### [Things to do]
a) In the Simple Shot thread below, what did hashbrown switch to after finding that the slingshot's big latex flats pulled too heavily?
b) Return the stretch of the Simple Shot thread below from "I have had my" through "have been great.".
c) How would the sentence "It shoots great and feels nice in the hand." from the Simple Shot thread below read in Spanish?
··· Text segment ···
# Simple-shot is awesome!



## hashbrown (Mar 10, 2014)

A few days ago, I ordered a bunch of things from simple shot: 
20 feet of small tubing
10 feet of medium tubing
3 sets of flipclips
3 pairs of die-cut latex
A Haresplitter lite
A hoodie

I am really pleased with the quality of everything! Nathan's products are surely second to none and have been consistently awesome for me order after order. 
The Haresplitter is no doubt the highlight of the package. It shoots great and feels nice in the hand.
It is a lot smaller than I thought, but this makes it compact and easy to carry around.
The hoodie.......FLIPPINOUT SLINGSHOTS!
Thank you so much Mr. Masters!


----------



## NaturalFork (Jan 21, 2010)

I agree. Simple Shot is awesome. My go to for slingshot needs.


----------



## hashbrown (Mar 10, 2014)

The slingshot came with big latex flats. it had a heavy pull that was too much for my light ammo shooting needs.

i switched to TBG and it is the best for small marbles and 3/8 steel.


----------



## leon13 (Oct 4, 2012)

nice thanks for the show off

cheers


----------



## BooBoo (Mar 17, 2014)

I have had my eye on a haresplitter. Have ordered from Simpleshot as well and they really were easy to deal with and products were top shelf. I'm fairly new getting back into slingshots but like the traditional archery crowd, seems to be a pretty fine group of folks. A bad apple in this slingshot business probably wouldn't last. Something tells me this crowd wouldn't tolerate it. The couple of vendors I've done business with have been great.


----------



## Mr.Teh (Feb 28, 2012)

Very nice material, have a good shot !


----------



## hashbrown (Mar 10, 2014)

thanks guys!

@ BooBoo

Don't hesitate to buy this slingshot. it is totally worth the money. solid, strong, accurate, lasts forever.


----------



## D.Nelson (Feb 20, 2014)

Every part of that package is top notch. The Haresplitter is fantastic, top shelf indeed. The bands and tubing are all precision. The Flipclips are incredibly innovative, and the hoodie is downright slick.

Awesome haul sir!


----------



## filipino_saltik (Oct 7, 2011)

that will keep you shooting for a long time. btw i have sent you a pm your profile said that we are in the same part of the world maybe we can shoot sometime


----------
··· Data supplied ···
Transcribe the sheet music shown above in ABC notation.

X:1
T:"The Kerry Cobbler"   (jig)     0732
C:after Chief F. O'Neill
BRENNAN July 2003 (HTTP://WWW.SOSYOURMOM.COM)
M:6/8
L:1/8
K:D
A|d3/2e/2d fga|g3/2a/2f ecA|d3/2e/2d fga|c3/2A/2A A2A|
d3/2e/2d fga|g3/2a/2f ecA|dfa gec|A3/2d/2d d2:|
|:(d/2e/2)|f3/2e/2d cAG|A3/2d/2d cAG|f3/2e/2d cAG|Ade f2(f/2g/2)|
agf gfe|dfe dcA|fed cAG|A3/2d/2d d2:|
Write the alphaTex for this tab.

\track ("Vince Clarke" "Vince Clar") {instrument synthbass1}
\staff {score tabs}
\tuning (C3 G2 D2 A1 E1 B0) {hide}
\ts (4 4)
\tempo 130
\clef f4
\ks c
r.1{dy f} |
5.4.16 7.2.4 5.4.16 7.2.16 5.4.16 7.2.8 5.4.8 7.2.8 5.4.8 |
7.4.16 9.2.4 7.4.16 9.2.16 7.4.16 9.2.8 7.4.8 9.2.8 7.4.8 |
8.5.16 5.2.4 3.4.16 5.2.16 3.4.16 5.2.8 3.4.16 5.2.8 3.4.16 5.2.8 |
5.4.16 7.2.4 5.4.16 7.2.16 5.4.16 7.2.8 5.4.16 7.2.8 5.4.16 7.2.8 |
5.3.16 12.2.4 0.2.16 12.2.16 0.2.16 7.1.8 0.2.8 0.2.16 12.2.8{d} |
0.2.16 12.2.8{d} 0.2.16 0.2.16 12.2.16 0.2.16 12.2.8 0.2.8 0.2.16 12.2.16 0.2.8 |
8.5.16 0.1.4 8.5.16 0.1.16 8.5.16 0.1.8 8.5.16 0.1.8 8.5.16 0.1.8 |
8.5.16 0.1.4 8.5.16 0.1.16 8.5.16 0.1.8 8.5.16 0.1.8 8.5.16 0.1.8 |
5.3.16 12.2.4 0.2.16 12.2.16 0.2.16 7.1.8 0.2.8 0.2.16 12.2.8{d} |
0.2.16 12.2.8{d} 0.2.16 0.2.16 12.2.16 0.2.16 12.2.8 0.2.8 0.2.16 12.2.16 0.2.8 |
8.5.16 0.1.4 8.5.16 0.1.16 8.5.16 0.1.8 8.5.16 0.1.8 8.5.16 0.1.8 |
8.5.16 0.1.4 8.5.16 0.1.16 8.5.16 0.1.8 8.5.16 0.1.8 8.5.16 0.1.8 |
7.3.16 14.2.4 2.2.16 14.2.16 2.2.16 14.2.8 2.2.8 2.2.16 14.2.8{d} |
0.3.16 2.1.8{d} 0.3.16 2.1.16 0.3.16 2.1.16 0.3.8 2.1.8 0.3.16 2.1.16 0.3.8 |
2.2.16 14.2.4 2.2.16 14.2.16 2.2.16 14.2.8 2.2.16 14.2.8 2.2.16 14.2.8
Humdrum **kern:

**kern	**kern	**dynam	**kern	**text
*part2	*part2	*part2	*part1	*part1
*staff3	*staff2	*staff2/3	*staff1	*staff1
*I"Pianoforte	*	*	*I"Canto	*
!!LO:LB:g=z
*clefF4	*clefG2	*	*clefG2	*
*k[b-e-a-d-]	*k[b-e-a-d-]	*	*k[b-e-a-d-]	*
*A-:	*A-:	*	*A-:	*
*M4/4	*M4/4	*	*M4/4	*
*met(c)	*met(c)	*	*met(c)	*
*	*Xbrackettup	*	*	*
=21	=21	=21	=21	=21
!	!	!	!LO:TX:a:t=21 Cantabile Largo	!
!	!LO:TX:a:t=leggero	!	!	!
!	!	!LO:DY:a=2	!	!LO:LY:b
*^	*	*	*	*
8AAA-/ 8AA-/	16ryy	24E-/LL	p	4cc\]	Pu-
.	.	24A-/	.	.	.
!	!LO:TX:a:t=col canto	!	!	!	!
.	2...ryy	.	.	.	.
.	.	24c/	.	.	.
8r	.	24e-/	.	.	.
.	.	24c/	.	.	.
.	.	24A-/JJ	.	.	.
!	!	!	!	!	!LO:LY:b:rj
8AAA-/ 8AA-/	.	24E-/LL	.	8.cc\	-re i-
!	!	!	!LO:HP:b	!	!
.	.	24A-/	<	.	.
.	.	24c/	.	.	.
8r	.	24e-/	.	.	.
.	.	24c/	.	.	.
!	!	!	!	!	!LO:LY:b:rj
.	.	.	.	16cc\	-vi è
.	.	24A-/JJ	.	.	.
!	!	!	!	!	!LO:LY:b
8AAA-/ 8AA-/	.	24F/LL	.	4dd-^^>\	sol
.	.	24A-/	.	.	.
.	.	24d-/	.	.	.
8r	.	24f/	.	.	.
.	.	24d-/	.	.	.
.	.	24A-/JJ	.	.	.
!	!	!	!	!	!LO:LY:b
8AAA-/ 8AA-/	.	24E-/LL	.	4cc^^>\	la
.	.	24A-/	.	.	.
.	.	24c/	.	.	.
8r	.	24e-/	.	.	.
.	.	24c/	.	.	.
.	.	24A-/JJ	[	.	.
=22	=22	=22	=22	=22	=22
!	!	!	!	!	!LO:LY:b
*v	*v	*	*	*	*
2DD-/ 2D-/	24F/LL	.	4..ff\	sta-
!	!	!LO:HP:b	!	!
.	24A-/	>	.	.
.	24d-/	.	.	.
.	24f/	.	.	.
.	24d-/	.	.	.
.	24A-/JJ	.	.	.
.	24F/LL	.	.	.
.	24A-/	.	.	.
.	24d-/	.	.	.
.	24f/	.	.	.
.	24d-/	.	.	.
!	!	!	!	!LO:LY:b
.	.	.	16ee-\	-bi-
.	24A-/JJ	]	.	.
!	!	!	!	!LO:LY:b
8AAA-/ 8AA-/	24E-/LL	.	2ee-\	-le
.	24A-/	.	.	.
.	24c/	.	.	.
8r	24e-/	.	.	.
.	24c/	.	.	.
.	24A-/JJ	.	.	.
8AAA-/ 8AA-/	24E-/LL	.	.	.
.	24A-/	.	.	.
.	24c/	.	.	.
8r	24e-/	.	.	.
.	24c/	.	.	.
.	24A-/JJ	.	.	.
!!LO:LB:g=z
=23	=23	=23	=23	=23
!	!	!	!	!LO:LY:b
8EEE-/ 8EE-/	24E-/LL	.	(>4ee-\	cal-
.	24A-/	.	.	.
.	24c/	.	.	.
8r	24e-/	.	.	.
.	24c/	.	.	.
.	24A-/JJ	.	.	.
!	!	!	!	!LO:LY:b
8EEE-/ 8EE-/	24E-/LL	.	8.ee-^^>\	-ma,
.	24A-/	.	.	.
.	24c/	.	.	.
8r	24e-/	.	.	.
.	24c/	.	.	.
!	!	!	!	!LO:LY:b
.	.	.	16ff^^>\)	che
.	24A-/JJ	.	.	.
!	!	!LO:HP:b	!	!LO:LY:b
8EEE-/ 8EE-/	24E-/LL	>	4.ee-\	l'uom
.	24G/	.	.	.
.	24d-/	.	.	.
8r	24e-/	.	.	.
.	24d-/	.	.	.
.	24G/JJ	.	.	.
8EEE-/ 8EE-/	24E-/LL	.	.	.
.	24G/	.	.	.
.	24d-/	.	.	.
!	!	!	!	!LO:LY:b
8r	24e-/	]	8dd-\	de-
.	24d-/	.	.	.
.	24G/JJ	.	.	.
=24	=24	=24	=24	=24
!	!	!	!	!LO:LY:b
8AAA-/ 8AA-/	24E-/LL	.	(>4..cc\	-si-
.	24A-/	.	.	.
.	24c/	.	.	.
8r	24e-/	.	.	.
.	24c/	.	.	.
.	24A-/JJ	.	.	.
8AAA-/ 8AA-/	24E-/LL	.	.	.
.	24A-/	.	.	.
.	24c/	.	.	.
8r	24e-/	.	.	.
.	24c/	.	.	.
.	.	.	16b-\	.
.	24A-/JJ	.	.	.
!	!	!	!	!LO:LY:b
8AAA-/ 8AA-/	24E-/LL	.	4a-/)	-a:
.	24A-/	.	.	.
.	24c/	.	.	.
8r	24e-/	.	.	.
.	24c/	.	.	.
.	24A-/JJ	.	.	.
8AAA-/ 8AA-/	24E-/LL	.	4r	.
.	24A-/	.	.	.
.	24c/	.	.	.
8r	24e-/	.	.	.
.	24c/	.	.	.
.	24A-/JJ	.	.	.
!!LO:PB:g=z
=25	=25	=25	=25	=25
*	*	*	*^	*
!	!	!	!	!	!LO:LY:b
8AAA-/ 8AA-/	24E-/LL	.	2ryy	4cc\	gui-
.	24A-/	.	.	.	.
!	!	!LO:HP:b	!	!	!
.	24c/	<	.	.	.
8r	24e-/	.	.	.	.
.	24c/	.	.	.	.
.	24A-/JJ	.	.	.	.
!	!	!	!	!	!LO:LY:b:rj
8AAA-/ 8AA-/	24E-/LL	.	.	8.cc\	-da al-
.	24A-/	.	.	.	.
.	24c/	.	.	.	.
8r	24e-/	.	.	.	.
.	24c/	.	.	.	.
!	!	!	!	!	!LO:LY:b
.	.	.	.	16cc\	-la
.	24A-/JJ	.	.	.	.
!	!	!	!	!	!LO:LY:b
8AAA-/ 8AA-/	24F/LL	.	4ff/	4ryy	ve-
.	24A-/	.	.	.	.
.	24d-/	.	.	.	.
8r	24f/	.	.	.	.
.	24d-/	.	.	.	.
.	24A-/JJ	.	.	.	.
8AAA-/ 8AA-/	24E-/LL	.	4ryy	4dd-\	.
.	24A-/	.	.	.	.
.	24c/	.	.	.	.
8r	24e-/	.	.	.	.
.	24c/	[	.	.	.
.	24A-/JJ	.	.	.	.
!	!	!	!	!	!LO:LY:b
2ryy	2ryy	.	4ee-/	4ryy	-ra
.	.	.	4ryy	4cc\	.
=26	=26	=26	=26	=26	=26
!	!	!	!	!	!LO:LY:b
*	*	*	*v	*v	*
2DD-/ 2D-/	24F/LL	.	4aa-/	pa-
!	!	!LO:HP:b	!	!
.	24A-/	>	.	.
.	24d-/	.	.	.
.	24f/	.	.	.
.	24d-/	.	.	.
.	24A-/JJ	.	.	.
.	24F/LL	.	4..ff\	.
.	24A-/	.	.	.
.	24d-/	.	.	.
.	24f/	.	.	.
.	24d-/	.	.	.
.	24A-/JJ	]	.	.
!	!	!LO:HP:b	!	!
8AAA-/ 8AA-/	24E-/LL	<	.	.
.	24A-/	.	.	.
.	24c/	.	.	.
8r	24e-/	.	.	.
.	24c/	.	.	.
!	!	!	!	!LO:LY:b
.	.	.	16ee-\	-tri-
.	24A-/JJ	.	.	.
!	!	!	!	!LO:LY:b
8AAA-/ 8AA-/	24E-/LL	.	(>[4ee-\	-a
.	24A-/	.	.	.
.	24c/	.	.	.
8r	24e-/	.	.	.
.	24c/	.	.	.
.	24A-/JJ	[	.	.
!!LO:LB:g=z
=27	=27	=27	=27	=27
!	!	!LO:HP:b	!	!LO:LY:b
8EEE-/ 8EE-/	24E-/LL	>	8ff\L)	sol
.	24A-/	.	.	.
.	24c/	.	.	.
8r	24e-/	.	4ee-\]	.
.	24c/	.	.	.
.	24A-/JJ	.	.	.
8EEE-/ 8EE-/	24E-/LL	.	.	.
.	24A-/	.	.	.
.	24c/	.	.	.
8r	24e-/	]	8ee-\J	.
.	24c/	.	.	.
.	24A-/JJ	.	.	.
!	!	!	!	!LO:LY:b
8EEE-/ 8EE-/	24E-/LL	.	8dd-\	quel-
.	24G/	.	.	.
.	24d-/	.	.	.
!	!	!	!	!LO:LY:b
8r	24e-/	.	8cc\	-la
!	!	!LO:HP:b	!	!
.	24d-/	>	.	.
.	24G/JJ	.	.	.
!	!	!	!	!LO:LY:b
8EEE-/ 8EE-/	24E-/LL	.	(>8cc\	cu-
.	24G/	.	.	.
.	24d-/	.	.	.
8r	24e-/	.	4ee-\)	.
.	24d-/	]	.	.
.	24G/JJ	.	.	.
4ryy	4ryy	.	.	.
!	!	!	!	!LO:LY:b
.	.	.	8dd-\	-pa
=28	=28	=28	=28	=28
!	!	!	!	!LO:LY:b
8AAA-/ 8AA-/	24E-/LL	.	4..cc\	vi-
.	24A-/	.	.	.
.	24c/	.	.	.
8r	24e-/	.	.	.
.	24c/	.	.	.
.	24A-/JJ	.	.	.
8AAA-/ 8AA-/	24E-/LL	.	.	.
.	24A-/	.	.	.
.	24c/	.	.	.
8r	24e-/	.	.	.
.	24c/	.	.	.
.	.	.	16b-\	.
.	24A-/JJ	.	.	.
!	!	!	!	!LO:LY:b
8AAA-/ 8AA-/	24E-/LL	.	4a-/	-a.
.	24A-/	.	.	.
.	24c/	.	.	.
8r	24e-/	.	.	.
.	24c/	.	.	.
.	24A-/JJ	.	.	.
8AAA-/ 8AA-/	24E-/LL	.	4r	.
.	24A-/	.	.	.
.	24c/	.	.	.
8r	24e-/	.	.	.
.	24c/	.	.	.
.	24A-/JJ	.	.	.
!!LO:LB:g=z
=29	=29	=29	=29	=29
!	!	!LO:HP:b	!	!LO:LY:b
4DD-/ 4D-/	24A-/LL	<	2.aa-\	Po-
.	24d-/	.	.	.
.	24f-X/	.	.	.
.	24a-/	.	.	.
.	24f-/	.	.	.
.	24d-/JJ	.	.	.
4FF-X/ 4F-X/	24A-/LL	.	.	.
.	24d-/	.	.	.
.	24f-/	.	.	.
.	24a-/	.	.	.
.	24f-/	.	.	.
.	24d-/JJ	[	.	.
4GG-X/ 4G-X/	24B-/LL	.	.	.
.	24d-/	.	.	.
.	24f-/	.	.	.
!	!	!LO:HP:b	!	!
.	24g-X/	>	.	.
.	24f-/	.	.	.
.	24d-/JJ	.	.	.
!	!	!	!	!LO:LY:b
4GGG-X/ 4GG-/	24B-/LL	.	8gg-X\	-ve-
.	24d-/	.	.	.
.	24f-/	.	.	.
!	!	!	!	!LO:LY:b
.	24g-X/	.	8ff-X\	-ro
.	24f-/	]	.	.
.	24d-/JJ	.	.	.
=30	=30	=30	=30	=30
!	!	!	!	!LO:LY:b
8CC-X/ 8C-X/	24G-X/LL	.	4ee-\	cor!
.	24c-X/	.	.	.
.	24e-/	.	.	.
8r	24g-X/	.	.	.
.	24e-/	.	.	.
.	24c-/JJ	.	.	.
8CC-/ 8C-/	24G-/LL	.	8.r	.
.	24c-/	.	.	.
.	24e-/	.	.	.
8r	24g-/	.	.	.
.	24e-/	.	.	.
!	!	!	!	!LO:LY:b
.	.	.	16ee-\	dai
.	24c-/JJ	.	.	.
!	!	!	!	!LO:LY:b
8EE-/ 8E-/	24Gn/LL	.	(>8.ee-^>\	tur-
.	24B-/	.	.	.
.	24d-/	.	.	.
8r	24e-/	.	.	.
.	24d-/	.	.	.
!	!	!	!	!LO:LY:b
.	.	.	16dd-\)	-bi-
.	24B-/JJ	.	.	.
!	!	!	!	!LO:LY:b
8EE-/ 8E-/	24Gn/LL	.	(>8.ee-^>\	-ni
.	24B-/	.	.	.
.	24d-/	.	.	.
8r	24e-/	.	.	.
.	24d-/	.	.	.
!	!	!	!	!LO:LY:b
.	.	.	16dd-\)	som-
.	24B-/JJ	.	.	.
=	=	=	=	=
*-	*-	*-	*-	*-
···
### [Answers]
a) TBG.

b)
I have had my eye on a haresplitter. Have ordered from Simpleshot as well and they really were easy to deal with and products were top shelf. I'm fairly new getting back into slingshots but like the traditional archery crowd, seems to be a pretty fine group of folks. A bad apple in this slingshot business probably wouldn't last. Something tells me this crowd wouldn't tolerate it. The couple of vendors I've done business with have been great.

c) Dispara de maravilla y se siente bien en la mano.